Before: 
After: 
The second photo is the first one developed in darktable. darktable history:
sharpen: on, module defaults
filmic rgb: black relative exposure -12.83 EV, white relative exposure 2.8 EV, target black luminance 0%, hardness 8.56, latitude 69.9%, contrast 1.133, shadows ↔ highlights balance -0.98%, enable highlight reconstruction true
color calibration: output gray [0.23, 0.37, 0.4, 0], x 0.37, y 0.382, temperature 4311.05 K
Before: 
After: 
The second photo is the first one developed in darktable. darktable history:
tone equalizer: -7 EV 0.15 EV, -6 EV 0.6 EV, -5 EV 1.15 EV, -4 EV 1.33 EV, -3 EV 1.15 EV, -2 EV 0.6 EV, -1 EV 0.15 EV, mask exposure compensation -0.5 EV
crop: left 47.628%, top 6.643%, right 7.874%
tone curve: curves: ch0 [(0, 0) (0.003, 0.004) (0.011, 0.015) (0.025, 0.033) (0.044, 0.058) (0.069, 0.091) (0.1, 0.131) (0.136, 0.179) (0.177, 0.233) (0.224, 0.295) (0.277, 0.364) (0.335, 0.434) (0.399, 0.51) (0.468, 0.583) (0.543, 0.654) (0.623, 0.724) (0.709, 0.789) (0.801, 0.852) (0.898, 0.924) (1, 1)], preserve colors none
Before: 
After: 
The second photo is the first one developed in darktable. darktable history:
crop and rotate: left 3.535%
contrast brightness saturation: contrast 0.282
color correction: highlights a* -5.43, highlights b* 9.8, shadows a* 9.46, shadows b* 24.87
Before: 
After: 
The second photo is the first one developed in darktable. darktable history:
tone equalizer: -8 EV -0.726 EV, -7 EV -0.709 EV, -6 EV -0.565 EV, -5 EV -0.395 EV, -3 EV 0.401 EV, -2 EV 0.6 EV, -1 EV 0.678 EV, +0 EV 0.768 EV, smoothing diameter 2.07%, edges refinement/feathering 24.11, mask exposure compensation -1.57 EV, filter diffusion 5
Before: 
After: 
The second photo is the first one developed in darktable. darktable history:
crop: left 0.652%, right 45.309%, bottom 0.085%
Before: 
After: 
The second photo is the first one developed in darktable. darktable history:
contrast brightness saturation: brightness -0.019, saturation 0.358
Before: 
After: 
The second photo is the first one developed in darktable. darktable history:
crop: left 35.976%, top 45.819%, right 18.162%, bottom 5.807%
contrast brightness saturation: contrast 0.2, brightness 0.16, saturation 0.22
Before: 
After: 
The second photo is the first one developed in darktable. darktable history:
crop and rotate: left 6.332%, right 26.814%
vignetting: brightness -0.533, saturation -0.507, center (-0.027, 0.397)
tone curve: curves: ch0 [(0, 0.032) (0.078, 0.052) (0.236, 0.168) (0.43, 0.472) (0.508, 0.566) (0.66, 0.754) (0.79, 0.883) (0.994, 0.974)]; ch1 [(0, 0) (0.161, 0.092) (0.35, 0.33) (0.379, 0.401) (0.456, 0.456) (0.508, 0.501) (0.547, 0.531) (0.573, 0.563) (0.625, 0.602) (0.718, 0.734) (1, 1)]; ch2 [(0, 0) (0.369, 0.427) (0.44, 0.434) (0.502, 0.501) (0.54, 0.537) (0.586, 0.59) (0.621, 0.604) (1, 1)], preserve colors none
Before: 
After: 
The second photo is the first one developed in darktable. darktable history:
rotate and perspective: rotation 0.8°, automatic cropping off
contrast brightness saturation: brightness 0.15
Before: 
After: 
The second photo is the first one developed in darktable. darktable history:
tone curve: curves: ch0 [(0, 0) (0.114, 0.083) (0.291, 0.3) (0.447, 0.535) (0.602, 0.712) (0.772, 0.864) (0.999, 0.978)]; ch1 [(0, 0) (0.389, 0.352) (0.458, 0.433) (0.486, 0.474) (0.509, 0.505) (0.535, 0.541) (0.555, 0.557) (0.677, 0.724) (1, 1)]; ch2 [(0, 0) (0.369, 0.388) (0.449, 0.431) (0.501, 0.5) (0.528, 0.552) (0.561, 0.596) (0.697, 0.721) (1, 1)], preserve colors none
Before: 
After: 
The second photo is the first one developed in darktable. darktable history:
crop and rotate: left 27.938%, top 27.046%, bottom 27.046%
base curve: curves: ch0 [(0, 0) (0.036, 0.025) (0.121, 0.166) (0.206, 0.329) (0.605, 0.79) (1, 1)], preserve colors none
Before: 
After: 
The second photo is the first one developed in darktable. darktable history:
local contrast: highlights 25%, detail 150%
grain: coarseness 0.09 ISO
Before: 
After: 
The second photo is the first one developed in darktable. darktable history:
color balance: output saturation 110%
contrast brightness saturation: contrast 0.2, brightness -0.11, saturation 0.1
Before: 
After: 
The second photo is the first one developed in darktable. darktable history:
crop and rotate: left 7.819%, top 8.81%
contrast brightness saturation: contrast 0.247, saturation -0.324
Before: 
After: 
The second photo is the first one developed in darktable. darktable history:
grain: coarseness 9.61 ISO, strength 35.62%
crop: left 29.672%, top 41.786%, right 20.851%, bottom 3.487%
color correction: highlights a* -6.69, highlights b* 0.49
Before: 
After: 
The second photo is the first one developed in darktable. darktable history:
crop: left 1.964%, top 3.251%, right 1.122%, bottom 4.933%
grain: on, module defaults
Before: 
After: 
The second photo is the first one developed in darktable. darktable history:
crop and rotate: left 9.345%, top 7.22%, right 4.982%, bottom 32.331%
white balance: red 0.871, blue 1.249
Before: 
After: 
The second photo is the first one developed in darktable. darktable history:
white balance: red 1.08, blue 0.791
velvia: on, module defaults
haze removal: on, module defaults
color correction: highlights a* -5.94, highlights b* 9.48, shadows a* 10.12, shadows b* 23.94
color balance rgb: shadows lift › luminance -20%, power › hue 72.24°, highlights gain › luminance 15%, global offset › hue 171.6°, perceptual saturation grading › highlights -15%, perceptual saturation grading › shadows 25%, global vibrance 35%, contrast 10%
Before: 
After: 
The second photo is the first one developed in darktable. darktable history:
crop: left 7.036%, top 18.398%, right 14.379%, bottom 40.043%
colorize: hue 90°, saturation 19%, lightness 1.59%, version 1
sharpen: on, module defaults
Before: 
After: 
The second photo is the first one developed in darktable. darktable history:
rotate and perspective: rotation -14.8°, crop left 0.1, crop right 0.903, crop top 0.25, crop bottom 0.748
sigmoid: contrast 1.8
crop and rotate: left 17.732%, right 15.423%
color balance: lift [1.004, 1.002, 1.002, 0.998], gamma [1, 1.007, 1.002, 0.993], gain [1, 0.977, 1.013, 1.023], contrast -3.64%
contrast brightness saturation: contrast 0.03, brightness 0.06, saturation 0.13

**Task brief**: Copy the rows above word for word, starting at the first line and ending with the line that contains "tone curve: curves: ch0 [(0, 0) (0.003, 0.004)".

**Exercise answer**:
Before: 
After: 
The second photo is the first one developed in darktable. darktable history:
sharpen: on, module defaults
filmic rgb: black relative exposure -12.83 EV, white relative exposure 2.8 EV, target black luminance 0%, hardness 8.56, latitude 69.9%, contrast 1.133, shadows ↔ highlights balance -0.98%, enable highlight reconstruction true
color calibration: output gray [0.23, 0.37, 0.4, 0], x 0.37, y 0.382, temperature 4311.05 K
Before: 
After: 
The second photo is the first one developed in darktable. darktable history:
tone equalizer: -7 EV 0.15 EV, -6 EV 0.6 EV, -5 EV 1.15 EV, -4 EV 1.33 EV, -3 EV 1.15 EV, -2 EV 0.6 EV, -1 EV 0.15 EV, mask exposure compensation -0.5 EV
crop: left 47.628%, top 6.643%, right 7.874%
tone curve: curves: ch0 [(0, 0) (0.003, 0.004) (0.011, 0.015) (0.025, 0.033) (0.044, 0.058) (0.069, 0.091) (0.1, 0.131) (0.136, 0.179) (0.177, 0.233) (0.224, 0.295) (0.277, 0.364) (0.335, 0.434) (0.399, 0.51) (0.468, 0.583) (0.543, 0.654) (0.623, 0.724) (0.709, 0.789) (0.801, 0.852) (0.898, 0.924) (1, 1)], preserve colors none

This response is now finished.